Ich erstelle im Speicher ein XML mit StringBuilder und will dieses nachhen per OutputStream streamen (Netzwerk TCP/IP oder Datei).
Das XML kann bis 100 MB groß werden. Das Problem ist:

```
outputStreamWriter.write(stringBuilder.toString());
```
kopiert den ganzen String im Speicher. .getChars() kopiert auch. Das ganze summierte sich zeitmäßig beim Kopieren.

Ich suche eine Lösung um von einem "dynamischen Array" (StringBuilder, ...) direkt zu stream ohne dazwischen die Inhalte im Speicher nochmals zu kopieren.


----------



## SlaterB (4. Mrz 2010)

das char[] darin ist nicht öffentlich, da kommst du höchstens unsauber über Reflection ran,
oder mit charAt() einzeln abfragen, 

du könntest noch den Quellcode komplett kopieren..


----------



## Wladimir (4. Mrz 2010)

Verwende jetzt 
	
	
	
	





```
CharArrayWriter.writeTo (OutputStream out)
```
 scheint ganz gut zu funktionieren. Verbraucht tatsächlich weniger speicher ohne zu kopieren. Ist aber komischerweise etwas langsamer als StringBuilder.

Mein Test mit JDK 1.5_07 war:
Für das erstellen und schreiben eines 80MB Strings in eine Datei:

StringBuffer .. 7,4 sec
StringBuilder.. 3,9 sec
CharArrayWriter .. 6,6 sec
ByteArrayOutputStream 11,2 sec

Die letzten beiden verbrauchten weniger speicher.

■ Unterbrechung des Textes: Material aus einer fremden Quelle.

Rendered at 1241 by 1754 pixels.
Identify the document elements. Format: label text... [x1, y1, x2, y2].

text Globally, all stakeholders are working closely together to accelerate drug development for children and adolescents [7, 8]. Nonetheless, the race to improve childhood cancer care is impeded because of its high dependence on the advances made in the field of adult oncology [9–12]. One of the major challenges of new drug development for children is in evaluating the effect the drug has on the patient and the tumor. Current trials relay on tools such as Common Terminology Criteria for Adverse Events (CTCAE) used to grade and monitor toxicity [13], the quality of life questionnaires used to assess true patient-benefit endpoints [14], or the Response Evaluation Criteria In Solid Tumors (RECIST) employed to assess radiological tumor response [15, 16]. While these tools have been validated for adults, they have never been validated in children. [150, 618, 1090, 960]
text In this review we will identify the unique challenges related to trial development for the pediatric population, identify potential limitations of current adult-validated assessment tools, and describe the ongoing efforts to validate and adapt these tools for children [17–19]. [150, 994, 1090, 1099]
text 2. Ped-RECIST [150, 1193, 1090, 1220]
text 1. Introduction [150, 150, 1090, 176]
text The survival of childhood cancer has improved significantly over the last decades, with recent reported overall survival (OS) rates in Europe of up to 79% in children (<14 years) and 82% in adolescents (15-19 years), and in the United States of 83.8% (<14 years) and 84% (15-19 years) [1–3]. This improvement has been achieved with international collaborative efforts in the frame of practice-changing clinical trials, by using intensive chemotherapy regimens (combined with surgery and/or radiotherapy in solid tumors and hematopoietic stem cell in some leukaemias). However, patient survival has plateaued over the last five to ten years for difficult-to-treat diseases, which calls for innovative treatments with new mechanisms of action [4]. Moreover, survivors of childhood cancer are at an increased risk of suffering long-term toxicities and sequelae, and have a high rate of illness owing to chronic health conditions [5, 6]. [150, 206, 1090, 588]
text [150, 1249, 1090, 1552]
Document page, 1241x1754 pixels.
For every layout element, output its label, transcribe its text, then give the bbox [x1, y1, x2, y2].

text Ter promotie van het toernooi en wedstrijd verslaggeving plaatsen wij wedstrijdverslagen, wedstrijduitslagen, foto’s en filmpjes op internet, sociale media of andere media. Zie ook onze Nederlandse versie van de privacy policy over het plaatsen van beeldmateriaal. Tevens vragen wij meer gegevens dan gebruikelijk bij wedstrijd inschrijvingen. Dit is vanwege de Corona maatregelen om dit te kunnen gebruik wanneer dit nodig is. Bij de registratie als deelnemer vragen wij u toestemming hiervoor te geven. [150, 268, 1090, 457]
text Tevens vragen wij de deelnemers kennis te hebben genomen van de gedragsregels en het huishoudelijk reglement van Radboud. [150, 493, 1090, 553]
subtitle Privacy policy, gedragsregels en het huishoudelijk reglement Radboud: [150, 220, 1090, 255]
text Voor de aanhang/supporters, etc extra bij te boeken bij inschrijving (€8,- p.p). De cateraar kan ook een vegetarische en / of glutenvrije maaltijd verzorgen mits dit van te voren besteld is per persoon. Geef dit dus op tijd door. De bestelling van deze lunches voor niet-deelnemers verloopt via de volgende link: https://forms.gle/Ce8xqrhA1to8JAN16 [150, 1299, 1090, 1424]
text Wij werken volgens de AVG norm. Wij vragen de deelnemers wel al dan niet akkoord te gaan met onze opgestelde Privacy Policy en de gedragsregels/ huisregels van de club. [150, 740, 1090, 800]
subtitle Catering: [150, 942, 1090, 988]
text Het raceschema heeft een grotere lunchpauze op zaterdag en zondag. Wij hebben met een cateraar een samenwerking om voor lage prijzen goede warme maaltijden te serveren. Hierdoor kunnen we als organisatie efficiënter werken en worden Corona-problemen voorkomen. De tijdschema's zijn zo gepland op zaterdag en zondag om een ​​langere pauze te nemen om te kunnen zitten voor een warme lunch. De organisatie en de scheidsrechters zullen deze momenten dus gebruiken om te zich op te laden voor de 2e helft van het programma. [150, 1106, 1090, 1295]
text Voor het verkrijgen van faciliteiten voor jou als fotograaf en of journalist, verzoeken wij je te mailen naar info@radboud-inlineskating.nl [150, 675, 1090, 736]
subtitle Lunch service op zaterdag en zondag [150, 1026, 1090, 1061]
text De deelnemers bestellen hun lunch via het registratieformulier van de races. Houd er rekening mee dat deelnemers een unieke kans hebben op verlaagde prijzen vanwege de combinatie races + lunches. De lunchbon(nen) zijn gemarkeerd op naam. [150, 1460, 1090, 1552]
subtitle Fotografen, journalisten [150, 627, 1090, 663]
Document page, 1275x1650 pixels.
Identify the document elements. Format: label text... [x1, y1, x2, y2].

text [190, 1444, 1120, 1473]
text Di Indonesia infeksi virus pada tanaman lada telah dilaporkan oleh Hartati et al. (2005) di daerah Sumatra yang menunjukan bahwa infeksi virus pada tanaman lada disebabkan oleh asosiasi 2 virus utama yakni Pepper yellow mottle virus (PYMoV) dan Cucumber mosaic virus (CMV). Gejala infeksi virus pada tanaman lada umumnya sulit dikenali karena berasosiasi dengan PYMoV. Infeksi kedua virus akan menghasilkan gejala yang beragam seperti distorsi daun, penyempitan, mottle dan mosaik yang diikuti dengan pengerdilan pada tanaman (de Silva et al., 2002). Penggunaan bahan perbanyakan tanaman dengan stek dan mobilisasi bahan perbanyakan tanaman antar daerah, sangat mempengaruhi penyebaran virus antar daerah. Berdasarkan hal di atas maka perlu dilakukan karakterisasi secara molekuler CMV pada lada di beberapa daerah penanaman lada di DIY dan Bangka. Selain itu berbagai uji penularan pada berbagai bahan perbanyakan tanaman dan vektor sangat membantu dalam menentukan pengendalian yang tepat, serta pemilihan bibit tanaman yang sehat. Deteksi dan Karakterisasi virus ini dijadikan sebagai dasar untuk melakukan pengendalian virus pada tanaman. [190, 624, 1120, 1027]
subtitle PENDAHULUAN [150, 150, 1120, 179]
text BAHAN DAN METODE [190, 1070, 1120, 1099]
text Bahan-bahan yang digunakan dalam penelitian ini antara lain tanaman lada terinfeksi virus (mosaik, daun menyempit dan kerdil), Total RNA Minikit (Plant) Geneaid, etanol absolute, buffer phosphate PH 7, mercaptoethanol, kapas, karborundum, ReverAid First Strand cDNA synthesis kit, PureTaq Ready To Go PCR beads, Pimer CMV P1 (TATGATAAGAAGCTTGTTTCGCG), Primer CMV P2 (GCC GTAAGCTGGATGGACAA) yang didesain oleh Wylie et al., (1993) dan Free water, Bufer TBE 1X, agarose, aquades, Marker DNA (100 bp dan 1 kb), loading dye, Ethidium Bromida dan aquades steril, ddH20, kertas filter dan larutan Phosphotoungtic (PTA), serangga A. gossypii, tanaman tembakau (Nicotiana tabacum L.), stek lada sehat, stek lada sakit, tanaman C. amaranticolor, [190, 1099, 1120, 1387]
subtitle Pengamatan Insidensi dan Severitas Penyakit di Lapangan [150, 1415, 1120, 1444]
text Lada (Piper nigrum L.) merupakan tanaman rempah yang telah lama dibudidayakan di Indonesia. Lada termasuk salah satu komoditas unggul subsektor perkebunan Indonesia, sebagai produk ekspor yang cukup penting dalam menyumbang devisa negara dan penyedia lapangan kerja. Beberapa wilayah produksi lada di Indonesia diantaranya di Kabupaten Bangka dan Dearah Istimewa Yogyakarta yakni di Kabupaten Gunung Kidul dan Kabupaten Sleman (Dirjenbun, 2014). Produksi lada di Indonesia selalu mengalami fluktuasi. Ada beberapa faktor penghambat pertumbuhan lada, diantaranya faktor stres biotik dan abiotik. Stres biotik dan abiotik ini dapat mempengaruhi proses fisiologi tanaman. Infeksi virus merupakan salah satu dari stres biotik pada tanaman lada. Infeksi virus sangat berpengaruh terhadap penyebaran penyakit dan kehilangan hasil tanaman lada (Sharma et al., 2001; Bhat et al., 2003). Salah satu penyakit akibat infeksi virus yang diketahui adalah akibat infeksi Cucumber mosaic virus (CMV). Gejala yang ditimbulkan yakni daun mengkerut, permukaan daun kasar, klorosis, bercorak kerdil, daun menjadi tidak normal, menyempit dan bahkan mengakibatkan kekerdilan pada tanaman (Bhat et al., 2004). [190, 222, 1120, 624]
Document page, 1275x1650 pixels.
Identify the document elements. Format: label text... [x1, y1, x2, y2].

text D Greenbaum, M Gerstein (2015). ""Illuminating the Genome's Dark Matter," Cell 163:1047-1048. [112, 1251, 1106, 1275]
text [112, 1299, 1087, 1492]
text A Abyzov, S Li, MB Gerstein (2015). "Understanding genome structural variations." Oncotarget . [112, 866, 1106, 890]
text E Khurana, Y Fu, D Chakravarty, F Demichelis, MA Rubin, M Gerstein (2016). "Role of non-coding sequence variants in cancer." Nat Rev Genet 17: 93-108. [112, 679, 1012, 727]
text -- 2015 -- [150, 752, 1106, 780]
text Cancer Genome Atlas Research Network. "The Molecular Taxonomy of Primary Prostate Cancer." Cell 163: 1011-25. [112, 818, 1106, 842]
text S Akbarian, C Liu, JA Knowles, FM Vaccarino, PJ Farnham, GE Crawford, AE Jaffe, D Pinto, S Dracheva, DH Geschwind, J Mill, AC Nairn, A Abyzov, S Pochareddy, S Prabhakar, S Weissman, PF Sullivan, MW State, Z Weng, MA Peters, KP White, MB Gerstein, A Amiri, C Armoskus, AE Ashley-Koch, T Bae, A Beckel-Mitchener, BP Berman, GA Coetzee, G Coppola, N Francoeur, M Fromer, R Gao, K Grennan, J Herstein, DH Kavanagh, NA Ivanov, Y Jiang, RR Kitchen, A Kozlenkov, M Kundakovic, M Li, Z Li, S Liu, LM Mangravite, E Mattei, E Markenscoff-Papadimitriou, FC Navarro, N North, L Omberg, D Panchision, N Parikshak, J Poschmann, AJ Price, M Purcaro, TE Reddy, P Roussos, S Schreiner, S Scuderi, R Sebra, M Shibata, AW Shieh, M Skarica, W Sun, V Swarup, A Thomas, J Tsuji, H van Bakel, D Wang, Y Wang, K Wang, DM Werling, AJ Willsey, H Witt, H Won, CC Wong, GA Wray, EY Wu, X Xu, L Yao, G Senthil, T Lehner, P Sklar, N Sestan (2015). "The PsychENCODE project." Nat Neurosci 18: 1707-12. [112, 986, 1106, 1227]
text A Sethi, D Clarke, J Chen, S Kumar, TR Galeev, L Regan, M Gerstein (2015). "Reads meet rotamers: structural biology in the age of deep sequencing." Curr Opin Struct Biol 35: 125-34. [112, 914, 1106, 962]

Habe vorher auch die Lösung mit Reflection probiert, würde ja auch gut klingen, doch leider stelle es das Programm auf einer IBM VM auf.


----------



## Wildcard (4. Mrz 2010)

Du könntest wesentlich mehr gewinnen wenn du eine Datei dieser Größe per NIO schreibst.


----------